The answer must be an exact printing of every record below, with the pictures omitted.

::: DATA SHOWN :::

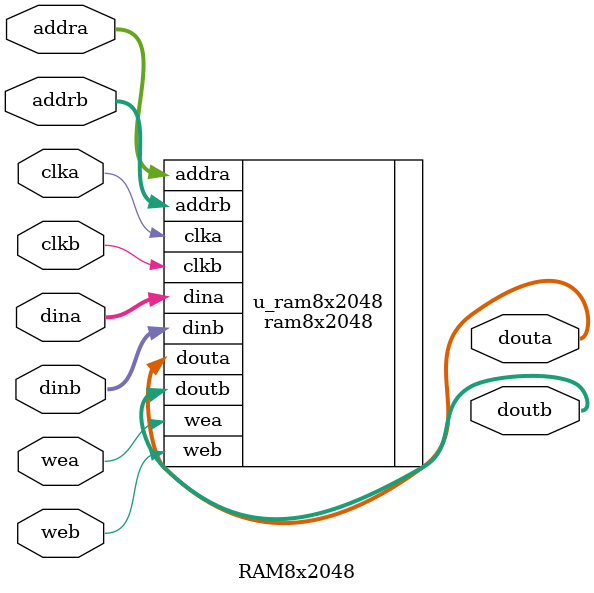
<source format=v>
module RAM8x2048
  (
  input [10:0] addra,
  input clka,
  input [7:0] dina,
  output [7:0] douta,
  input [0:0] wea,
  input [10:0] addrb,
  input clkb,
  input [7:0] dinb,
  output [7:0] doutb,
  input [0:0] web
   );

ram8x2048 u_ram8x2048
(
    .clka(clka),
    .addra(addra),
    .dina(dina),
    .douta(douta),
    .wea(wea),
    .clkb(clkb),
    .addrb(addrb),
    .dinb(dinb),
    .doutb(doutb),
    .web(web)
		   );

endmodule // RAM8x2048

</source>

:::

* [REPLY]:
<source format=v>
module RAM8x2048
  (
  input [10:0] addra,
  input clka,
  input [7:0] dina,
  output [7:0] douta,
  input [0:0] wea,
  input [10:0] addrb,
  input clkb,
  input [7:0] dinb,
  output [7:0] doutb,
  input [0:0] web
   );

ram8x2048 u_ram8x2048
(
    .clka(clka),
    .addra(addra),
    .dina(dina),
    .douta(douta),
    .wea(wea),
    .clkb(clkb),
    .addrb(addrb),
    .dinb(dinb),
    .doutb(doutb),
    .web(web)
		   );

endmodule // RAM8x2048

</source>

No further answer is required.